Gaga was right – you were probably born that way

Looks like Lady Gaga was right: gay people really are born that way. The largest ever study of gay brothers has shown the "strongest evidence yet" that being gay is genetically determined, New Scientist reports. The discovery adds to a long-running debate that homosexuality is genetically linked and not a matter of choice.

Researchers analysed blood and saliva samples from 409 pairs of brothers (including non-identical twins) over a period of five years, looking for shared locations of genetic markers called single nucleotide polymorphisms (SNPs). They found found five SNPs commonly shared by the gay men, all clustered in two distinct locations on separate chromosomes. 

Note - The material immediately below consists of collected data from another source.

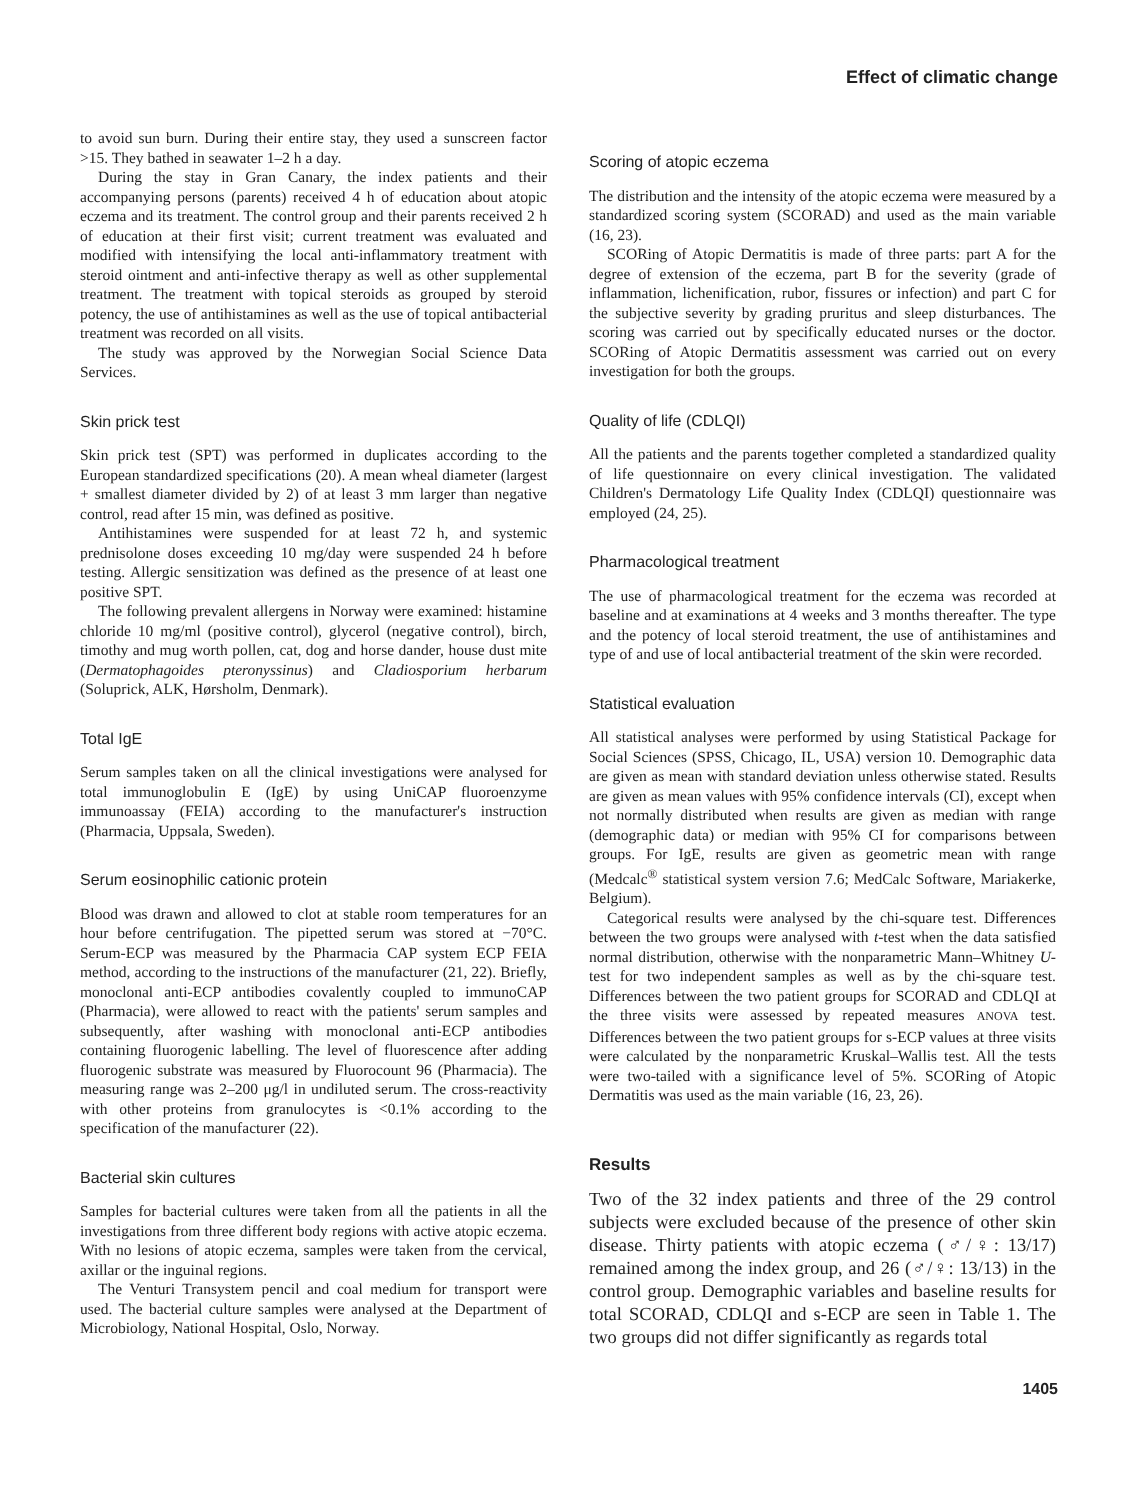Effect of climatic change
to avoid sun burn. During their entire stay, they used a sunscreen factor >15. They bathed in seawater 1–2 h a day.
During the stay in Gran Canary, the index patients and their accompanying persons (parents) received 4 h of education about atopic eczema and its treatment. The control group and their parents received 2 h of education at their first visit; current treatment was evaluated and modified with intensifying the local anti-inflammatory treatment with steroid ointment and anti-infective therapy as well as other supplemental treatment. The treatment with topical steroids as grouped by steroid potency, the use of antihistamines as well as the use of topical antibacterial treatment was recorded on all visits.
The study was approved by the Norwegian Social Science Data Services.
Skin prick test
Skin prick test (SPT) was performed in duplicates according to the European standardized specifications (20). A mean wheal diameter (largest + smallest diameter divided by 2) of at least 3 mm larger than negative control, read after 15 min, was defined as positive.
Antihistamines were suspended for at least 72 h, and systemic prednisolone doses exceeding 10 mg/day were suspended 24 h before testing. Allergic sensitization was defined as the presence of at least one positive SPT.
The following prevalent allergens in Norway were examined: histamine chloride 10 mg/ml (positive control), glycerol (negative control), birch, timothy and mug worth pollen, cat, dog and horse dander, house dust mite (Dermatophagoides pteronyssinus) and Cladiosporium herbarum (Soluprick, ALK, Hørsholm, Denmark).
Total IgE
Serum samples taken on all the clinical investigations were analysed for total immunoglobulin E (IgE) by using UniCAP fluoroenzyme immunoassay (FEIA) according to the manufacturer's instruction (Pharmacia, Uppsala, Sweden).
Serum eosinophilic cationic protein
Blood was drawn and allowed to clot at stable room temperatures for an hour before centrifugation. The pipetted serum was stored at −70°C. Serum-ECP was measured by the Pharmacia CAP system ECP FEIA method, according to the instructions of the manufacturer (21, 22). Briefly, monoclonal anti-ECP antibodies covalently coupled to immunoCAP (Pharmacia), were allowed to react with the patients' serum samples and subsequently, after washing with monoclonal anti-ECP antibodies containing fluorogenic labelling. The level of fluorescence after adding fluorogenic substrate was measured by Fluorocount 96 (Pharmacia). The measuring range was 2–200 μg/l in undiluted serum. The cross-reactivity with other proteins from granulocytes is <0.1% according to the specification of the manufacturer (22).
Bacterial skin cultures
Samples for bacterial cultures were taken from all the patients in all the investigations from three different body regions with active atopic eczema. With no lesions of atopic eczema, samples were taken from the cervical, axillar or the inguinal regions.
The Venturi Transystem pencil and coal medium for transport were used. The bacterial culture samples were analysed at the Department of Microbiology, National Hospital, Oslo, Norway.
Scoring of atopic eczema
The distribution and the intensity of the atopic eczema were measured by a standardized scoring system (SCORAD) and used as the main variable (16, 23).
SCORing of Atopic Dermatitis is made of three parts: part A for the degree of extension of the eczema, part B for the severity (grade of inflammation, lichenification, rubor, fissures or infection) and part C for the subjective severity by grading pruritus and sleep disturbances. The scoring was carried out by specifically educated nurses or the doctor. SCORing of Atopic Dermatitis assessment was carried out on every investigation for both the groups.
Quality of life (CDLQI)
All the patients and the parents together completed a standardized quality of life questionnaire on every clinical investigation. The validated Children's Dermatology Life Quality Index (CDLQI) questionnaire was employed (24, 25).
Pharmacological treatment
The use of pharmacological treatment for the eczema was recorded at baseline and at examinations at 4 weeks and 3 months thereafter. The type and the potency of local steroid treatment, the use of antihistamines and type of and use of local antibacterial treatment of the skin were recorded.
Statistical evaluation
All statistical analyses were performed by using Statistical Package for Social Sciences (SPSS, Chicago, IL, USA) version 10. Demographic data are given as mean with standard deviation unless otherwise stated. Results are given as mean values with 95% confidence intervals (CI), except when not normally distributed when results are given as median with range (demographic data) or median with 95% CI for comparisons between groups. For IgE, results are given as geometric mean with range (Medcalc<sup>®</sup> statistical system version 7.6; MedCalc Software, Mariakerke, Belgium).
Categorical results were analysed by the chi-square test. Differences between the two groups were analysed with t-test when the data satisfied normal distribution, otherwise with the nonparametric Mann–Whitney U-test for two independent samples as well as by the chi-square test. Differences between the two patient groups for SCORAD and CDLQI at the three visits were assessed by repeated measures ANOVA test. Differences between the two patient groups for s-ECP values at three visits were calculated by the nonparametric Kruskal–Wallis test. All the tests were two-tailed with a significance level of 5%. SCORing of Atopic Dermatitis was used as the main variable (16, 23, 26).
Results
Two of the 32 index patients and three of the 29 control subjects were excluded because of the presence of other skin disease. Thirty patients with atopic eczema (♂/♀: 13/17) remained among the index group, and 26 (♂/♀: 13/13) in the control group. Demographic variables and baseline results for total SCORAD, CDLQI and s-ECP are seen in Table 1. The two groups did not differ significantly as regards total
1405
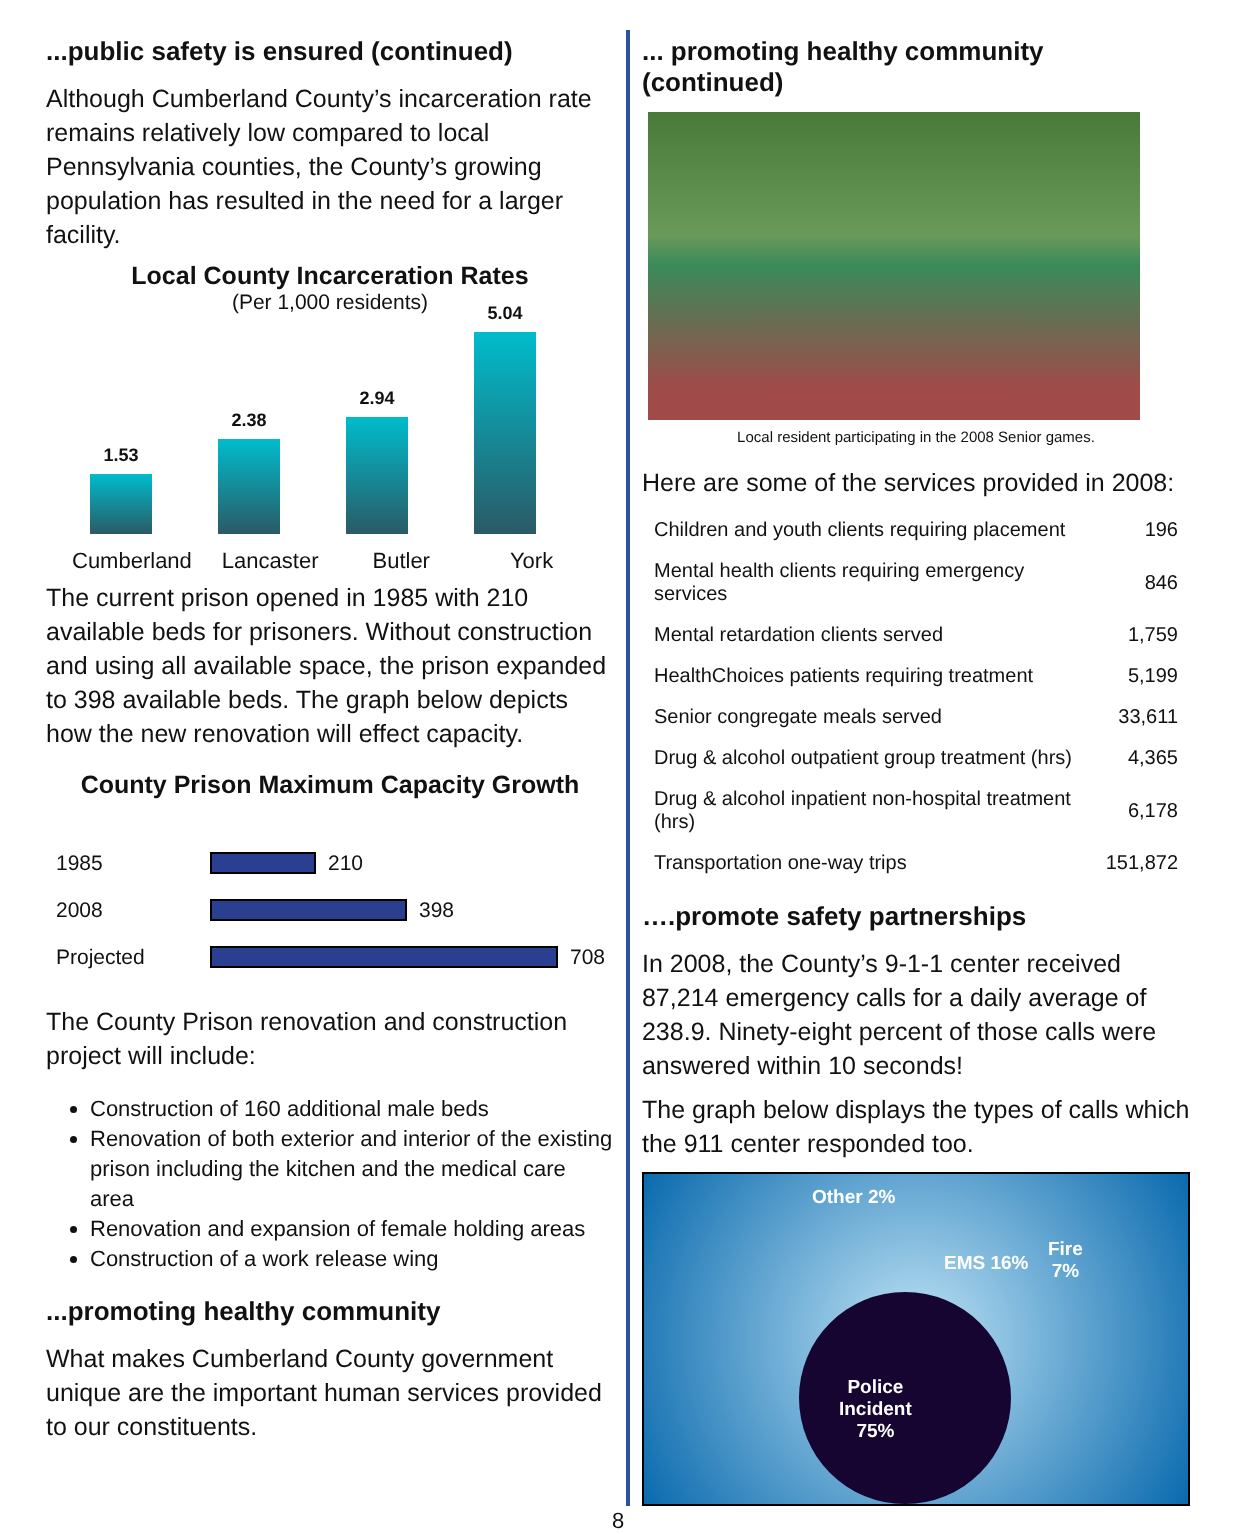...public safety is ensured (continued)
Although Cumberland County’s incarceration rate remains relatively low compared to local Pennsylvania counties, the County’s growing population has resulted in the need for a larger facility.
Local County Incarceration Rates
(Per 1,000 residents)
1.53
2.38
2.94
5.04
Cumberland Lancaster Butler York
The current prison opened in 1985 with 210 available beds for prisoners. Without construction and using all available space, the prison expanded to 398 available beds. The graph below depicts how the new renovation will effect capacity.
County Prison Maximum Capacity Growth
1985
210
2008
398
Projected
708
The County Prison renovation and construction project will include:
Construction of 160 additional male beds
Renovation of both exterior and interior of the existing prison including the kitchen and the medical care area
Renovation and expansion of female holding areas
Construction of a work release wing
...promoting healthy community
What makes Cumberland County government unique are the important human services provided to our constituents.
... promoting healthy community (continued)
Local resident participating in the 2008 Senior games.
Here are some of the services provided in 2008:
| Children and youth clients requiring placement | 196 |
| Mental health clients requiring emergency services | 846 |
| Mental retardation clients served | 1,759 |
| HealthChoices patients requiring treatment | 5,199 |
| Senior congregate meals served | 33,611 |
| Drug & alcohol outpatient group treatment (hrs) | 4,365 |
| Drug & alcohol inpatient non-hospital treatment (hrs) | 6,178 |
| Transportation one-way trips | 151,872 |
….promote safety partnerships
In 2008, the County’s 9-1-1 center received 87,214 emergency calls for a daily average of 238.9. Ninety-eight percent of those calls were answered within 10 seconds!
The graph below displays the types of calls which the 911 center responded too.
Other 2%
EMS 16%
Fire
7%
Police
Incident
75%
8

Alan Sanfers, who led the study, said that the discovery "erodes the notion that sexual orientation is a choice". He cautioned that scientists have yet to zero in on which specific genes contribute to sexual orientation, stressing that complex traits like sexuality are the product of multiple environmental and genetic factors. 

But others have hailed the find, which verifies a 1993 study by the US National Institutes of Health that was the first to indicate that homosexuality was biologically determined as opposed a lifestyle choice.   

"This study knocks another nail into the coffin of the 'chosen lifestyle' theory of homosexuality," neuroscientist Simon LeVay said. "Yes, we have a choice in life, to be ourselves or to conform to someone else's idea of normality, but being straight, bisexual or gay, or none of these, is a central part of who we are, thanks in part to the DNA we were born with."